Hey Jealousy by the Gin Blossoms. This is an important song for me personally. When I became sales manager of an alternative rock radio station in the mid 90’s, I had to be completely up on the music. The Gin Blossoms were my first favorite band of the era. Doug Hopkins was the original leader of this band and wrote Hey Jealousy about an ex-girlfriend he wanted to reconnect with. It was included in the Gin Blossoms first ever album Dusted that was released in 1989. Although, no one noticed.

Hopkins had a lot of problems with alcohol. During the recording of their first album for a major record label, A&M, the band fired Hopkins. Hey Jealousy was the band’s breakout hit. Doug Hopkins’ depression over being thrown out and then having a song he wrote become such a big hit, was more than he could endure. In 1993, Doug Hopkins committed suicide. The band’s breakthrough album was titled New Miserable Experience because of what they had gone through. The band broke up in 1997. Ten years later, they would reunite and record the CD Major Lodge Victory. A good album, but not great, prooved to be successful enough to allow the band to stay together as today, on this silly feature we do here on the WTIT Blog.

Who Will Save Your Soul by Jewel. Another artist that broke out when I became management at an alternative rock station, Jewel would play as an opening act for any alternative rock station for very little money. Most of the shows that we had at Radio 104 in Hartford, Jewel opened. I left and entered management at WBCN in Boston that had just changed formats from classic rock to alternative. Jewel opened a lot in Boston as well, and she wound up as a huge force in the music industry.

Who Will Save Your Soul was written by Jewel when she was sixteen. It wasn’t until 1995 when Jewel recorded her debut album, Pieces of You, which Jewel recorded at Neil Young’s ranch studio with The Stray Gators, one of Neil’s backup bands. Along with this song, Foolish Games and You Were Meant for Me were also on this CD. Not bad for a nineteen year-old and her first album. However, like so many artists she peaked early. Her last album did not do well. She is currently working on an album to be released in June, and is her debut in the world of country music.

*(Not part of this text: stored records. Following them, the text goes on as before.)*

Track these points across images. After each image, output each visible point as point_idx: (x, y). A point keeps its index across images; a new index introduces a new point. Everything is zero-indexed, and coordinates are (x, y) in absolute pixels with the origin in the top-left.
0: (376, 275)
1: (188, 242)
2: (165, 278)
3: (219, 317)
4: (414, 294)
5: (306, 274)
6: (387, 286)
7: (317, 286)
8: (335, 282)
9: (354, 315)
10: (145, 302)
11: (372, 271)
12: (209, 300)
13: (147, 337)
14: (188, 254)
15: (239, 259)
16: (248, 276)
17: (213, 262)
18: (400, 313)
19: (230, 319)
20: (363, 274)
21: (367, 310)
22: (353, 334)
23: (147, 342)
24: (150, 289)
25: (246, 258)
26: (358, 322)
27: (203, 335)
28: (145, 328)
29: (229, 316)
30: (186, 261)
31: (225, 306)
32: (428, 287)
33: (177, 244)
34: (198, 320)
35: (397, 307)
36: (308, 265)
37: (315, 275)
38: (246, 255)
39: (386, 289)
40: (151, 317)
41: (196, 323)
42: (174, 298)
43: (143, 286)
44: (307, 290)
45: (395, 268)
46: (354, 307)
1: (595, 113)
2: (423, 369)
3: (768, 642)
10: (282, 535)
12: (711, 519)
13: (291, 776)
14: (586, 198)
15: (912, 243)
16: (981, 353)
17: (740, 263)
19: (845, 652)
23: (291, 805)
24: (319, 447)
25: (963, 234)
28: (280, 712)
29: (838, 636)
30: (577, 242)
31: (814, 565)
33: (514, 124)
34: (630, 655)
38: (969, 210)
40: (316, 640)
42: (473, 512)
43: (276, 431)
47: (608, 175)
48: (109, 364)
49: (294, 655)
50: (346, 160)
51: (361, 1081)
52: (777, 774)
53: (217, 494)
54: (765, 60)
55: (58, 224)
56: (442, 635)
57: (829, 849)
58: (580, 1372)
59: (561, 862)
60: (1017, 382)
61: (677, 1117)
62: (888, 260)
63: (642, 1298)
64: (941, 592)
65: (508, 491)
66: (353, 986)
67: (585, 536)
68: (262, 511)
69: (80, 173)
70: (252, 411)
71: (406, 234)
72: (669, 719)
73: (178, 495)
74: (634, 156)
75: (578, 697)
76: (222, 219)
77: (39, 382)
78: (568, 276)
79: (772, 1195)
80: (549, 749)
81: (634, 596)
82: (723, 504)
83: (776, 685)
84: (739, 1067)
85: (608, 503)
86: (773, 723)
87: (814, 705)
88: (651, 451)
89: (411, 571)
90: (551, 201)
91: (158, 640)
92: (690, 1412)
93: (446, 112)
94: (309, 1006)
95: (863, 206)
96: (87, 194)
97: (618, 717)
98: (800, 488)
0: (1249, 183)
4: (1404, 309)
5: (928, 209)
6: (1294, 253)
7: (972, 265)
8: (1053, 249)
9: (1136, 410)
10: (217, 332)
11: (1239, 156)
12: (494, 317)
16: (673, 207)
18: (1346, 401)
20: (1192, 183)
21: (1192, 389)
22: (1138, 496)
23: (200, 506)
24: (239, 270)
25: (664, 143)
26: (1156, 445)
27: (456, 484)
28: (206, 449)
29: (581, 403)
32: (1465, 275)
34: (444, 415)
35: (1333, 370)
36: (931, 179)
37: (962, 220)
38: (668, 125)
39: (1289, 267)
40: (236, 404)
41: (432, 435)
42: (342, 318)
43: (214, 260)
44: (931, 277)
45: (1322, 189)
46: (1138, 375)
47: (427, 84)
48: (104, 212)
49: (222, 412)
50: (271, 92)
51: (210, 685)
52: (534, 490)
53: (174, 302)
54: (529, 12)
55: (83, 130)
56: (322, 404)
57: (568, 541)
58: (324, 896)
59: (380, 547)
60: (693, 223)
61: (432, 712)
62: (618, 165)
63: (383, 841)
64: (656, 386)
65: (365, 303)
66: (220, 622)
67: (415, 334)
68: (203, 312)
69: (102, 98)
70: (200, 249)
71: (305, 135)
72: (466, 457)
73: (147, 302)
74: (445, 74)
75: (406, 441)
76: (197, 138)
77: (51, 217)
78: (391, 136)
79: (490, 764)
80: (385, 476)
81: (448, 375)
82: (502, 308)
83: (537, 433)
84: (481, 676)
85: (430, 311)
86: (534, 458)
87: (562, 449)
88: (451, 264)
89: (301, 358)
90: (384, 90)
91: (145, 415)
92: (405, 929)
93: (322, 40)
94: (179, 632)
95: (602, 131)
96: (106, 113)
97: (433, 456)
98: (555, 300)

That will do it for the Thursday
edition of the WTIT Blog.
We hope you enjoyed our 5 Random
"Blasts from the Past" on this week's
A DJ's Take.
Next time we will attempt to actually
do something incredibly funny. Or perhaps
we will settle for anything
even"mildly amusing".
We tend to set our standards
not very high. And a Happy Valentine's Day.
If you celebrate that sort of shit.
We are happy that you read
our nonsense on WTIT: The Blog.
Join us next time.
We will do Dating Profiles of the Week.
Same time. Same blog.

8 comments:

Dawn said...

I wondered what happened to Jewel... she has a voice in a million. I wonder how she'll do on the country scene..

Bud Weiser, WTIT said...

Jewel is incredibly talented. I think she could sing the phonebook. After I make it funny, I mean...

Mimi Lenox said...

How could you expect not to get teased with a name like Bouncing Billy? And the folklore continues....

Linda said...

I would have to say that "Foolish Games" was my favorite Jewel song and I always thought she had an incredible voice. Kind of sad to almost be as "has been" at the age of 19, though.

Great feature, I really enjoy reading it!

Bud Weiser, WTIT said...

Mimi-

You are correct. No wonder he was teased. But in those days every DJ had a "surname". Galloping Gary, Jumping Johnnie, Buffalo Bud and then there's Bouncing.

Bud Weiser, WTIT said...

Linda-

Foolish Games is a great somg. My money is on her. She will be around.

Diesel said...

Nice collection of songs. Sorry it took me so long to get over here. Been busy on various "projects." I have a thing for Jewel. She's so sincere it's hard not to like her. And that DL song RAWKS!

Bud Weiser, WTIT said...

Hi Diesel-

The internet and a couple of blogs can keep us all busy. Thanks!